Publishers Weekly
In this personality-driven new biography, Meyers (Katherine Mansfield; Hemingway; D.H. Lawrence; etc.) turns his discerning eye to an artist whose "painting thrived on chaos," the French-Italian-Jewish bohemian Amedeo Modigliani. A contemporary of Picasso who detested cubism, "Modi," as he was known to his friends, was stricken with tuberculosis at 16. And while the incurable lung disease eventually led to his death at age 35, his rowdy and reckless lifestyle-replete with women, drugs and drink-surely contributed as well. Modigliani's tumultuous behavior, Meyers posits, was inextricably tied to his work. Meyers presents clear readings of Modigliani's paintings and sculptures, spelling out the influence of art nouveau, Lautrec, stylized African sculpture and mannerism on the artist's flat, vividly colored style. He also knowledgeably traces Modi's self-destructive rise from philosophy-reading child to posthumous star. Though Meyers tends to lapse into lengthy mini-biographies every time a new acquaintance of the artist's is introduced (an interlude about Modigliani's ex-lover Beatrice Hastings, for example, segues into a discussion of Hastings's ex-lover Katherine Mansfield) and frequently repeats his thesis (Modigliani was self-destructive!), he has painted a vibrant portrait of a deeply unhappy man. (Mar.) Copyright 2006 Reed Business Information.
Library Journal
In 1920, on the apparent eve of success, Italian expressionist painter and sculptor Amadeo Modigliani, a.k.a. "Modi," died at the age of 35 of tuberculosis aggravated by years of hashish and alcohol use and poverty. The value of his paintings skyrocketed from 150 to 500,000 francs within a decade and kept climbing. Meyers's (Somerset Maugham: A Life) account of Modi's life starts brightly with the artist's birth in Livorno, Italy. But after a move to Paris in 1906, his illness and dissipation catapulted him from handsome, petite, and gentlemanly Jew to wasted and broken wreck. His many acquaintances included fellow painter and sculptor Pablo Picasso, muralist Diego Rivera, poet Max Jacob, painter Chaim Soutine, and writer Katherine Mansfield. Toward the end, he even met Pierre-August Renoir, then in his seventies and bent with rheumatism, and spoke critically and perhaps jealously to the famous old artist. Many Modiglia-ni books have been published, among them Modigliani: Beyond the Myth, a fine catalog for a 2004 exhibit at the Jewish Museum in New York that contains color plates and scholarly considerations of the painter's work and world. As a rather sordid mixture of gossip and artistic assertions, this new book is a poor comparison.-Ilene Skeen, Hunter Coll., New York Copyright 2006 Reed Business Information.
Kirkus Reviews
It shouldn't be possible to write a dull life of Amedeo Modigliani, but Meyers (Impressionist Quartet, 2005) manages the task.
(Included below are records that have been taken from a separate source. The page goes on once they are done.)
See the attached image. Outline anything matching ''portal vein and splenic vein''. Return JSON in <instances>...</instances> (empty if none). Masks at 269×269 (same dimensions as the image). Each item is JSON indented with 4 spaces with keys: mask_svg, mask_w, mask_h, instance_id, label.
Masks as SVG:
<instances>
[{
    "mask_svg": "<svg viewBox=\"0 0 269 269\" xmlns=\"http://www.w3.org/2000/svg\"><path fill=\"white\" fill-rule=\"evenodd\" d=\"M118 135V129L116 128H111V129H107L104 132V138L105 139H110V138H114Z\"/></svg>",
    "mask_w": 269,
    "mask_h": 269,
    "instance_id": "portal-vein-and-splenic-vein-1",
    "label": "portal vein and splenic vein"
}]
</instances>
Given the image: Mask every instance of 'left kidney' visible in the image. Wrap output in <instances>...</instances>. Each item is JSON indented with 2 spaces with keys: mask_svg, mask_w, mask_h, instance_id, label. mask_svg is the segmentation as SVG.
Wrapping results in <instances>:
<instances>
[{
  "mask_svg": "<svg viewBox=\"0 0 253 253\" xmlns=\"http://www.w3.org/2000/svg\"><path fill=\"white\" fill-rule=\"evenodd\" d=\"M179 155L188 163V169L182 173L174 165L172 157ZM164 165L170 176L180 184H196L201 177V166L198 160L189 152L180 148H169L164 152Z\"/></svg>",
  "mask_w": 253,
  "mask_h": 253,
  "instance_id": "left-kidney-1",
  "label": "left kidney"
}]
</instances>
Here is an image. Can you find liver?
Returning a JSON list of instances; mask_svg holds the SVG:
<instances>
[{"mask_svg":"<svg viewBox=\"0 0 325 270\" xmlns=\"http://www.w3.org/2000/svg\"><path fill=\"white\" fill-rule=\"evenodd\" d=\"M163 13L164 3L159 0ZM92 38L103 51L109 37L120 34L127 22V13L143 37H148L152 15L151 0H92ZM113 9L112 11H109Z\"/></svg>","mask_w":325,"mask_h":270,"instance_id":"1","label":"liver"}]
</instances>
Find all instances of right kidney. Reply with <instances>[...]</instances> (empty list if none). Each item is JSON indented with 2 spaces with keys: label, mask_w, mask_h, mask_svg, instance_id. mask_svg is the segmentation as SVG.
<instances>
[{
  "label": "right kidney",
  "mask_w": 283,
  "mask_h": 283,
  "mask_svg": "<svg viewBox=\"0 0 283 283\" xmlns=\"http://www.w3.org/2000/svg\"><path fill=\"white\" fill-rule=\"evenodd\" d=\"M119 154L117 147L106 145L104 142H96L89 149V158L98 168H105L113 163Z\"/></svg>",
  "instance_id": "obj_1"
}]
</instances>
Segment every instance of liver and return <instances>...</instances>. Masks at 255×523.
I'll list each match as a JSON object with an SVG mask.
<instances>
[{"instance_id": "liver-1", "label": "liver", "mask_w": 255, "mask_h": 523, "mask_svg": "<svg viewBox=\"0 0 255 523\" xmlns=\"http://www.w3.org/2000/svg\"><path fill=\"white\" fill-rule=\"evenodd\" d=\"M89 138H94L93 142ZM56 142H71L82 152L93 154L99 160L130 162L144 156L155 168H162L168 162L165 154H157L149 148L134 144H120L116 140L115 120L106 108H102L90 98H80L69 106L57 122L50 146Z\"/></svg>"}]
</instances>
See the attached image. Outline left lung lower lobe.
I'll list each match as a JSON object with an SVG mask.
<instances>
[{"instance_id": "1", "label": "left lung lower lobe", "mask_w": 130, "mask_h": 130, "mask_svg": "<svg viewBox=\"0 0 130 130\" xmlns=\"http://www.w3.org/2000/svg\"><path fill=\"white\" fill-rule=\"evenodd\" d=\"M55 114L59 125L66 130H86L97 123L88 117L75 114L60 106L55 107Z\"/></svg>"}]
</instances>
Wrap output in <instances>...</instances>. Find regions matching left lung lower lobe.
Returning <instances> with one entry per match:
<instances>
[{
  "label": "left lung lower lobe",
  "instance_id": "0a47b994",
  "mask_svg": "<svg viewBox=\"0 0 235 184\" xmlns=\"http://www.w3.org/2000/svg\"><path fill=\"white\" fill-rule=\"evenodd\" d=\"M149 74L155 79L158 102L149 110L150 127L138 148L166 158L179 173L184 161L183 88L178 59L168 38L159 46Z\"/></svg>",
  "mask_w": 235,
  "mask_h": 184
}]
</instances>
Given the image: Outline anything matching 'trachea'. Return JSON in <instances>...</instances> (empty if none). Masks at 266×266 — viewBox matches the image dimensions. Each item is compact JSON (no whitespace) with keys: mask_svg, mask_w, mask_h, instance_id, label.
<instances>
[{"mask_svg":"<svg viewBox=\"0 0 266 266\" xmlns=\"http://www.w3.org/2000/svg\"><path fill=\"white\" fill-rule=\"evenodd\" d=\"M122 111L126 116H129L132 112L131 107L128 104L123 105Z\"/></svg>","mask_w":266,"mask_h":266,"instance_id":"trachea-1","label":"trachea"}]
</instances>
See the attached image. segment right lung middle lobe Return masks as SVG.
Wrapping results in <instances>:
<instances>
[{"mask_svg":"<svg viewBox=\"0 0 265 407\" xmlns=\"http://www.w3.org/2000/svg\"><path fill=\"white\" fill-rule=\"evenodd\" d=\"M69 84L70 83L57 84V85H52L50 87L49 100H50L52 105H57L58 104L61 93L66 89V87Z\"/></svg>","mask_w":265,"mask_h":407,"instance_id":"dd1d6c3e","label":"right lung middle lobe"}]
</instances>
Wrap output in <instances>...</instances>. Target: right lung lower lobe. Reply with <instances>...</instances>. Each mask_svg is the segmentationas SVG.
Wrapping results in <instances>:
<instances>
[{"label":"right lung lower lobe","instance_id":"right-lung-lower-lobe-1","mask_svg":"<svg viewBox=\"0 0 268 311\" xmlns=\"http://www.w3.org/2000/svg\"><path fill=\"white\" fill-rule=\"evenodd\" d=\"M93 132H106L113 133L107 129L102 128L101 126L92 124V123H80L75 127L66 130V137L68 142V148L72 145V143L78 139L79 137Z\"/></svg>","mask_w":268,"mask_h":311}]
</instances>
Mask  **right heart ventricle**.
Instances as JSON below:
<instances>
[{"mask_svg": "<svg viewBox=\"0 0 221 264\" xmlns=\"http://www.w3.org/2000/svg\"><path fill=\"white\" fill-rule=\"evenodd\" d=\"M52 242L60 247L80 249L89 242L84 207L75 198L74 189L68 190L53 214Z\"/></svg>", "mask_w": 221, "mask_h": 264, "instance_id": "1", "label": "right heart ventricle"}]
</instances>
The most cursed of the artists maudit who crowded bohemian Paris in the early-20th century, Modigliani burned his candle at both ends and in the middle to boot, dying in obscure poverty only a few years before collectors discovered his work. Among his peers, Modi's vast talent was legendary, as was his charismatic personality and his striking physical beauty. But in the age of Cubism and abstraction, he dedicated himself to the sensuous, figurative painting evident in his renowned series of erotic nudes and couldn't help but be overshadowed by his friend and rival Picasso. Though Modigliani never received the recognition he craved, he lived a brief life of extraordinary abandon. A devotee of Nietzsche and of Lautreamont, and a gifted poet himself, this pampered son from a family of bourgeois Italian Jews became the most terrible of Paris's enfants terribles. Even in a community notorious for its excesses, Modi stood out for the wretched intensity of his drinking and drug use and for the grand passion of his many unhappy love affairs. By the age of 35, he was dead of tuberculosis. Unfortunately for Meyers, Modigliani left almost no letters or diaries behind, and the only written records that survive come from heavily poeticized tributes written after his death. Lacking the material to construct a distinctive portrait, Meyers seeks to render Modigliani by invoking strained comparisons to other men he may have resembled. ("Though the two artists never met, the tragic career of . . . French sculptor Henri Gaudier-Breszka . . . illuminates Modi's character.")Thisnarrative is taken over by doubtful speculations and by a faithful, but wearying catalogue of an oeuvre renowned for its lack of variety.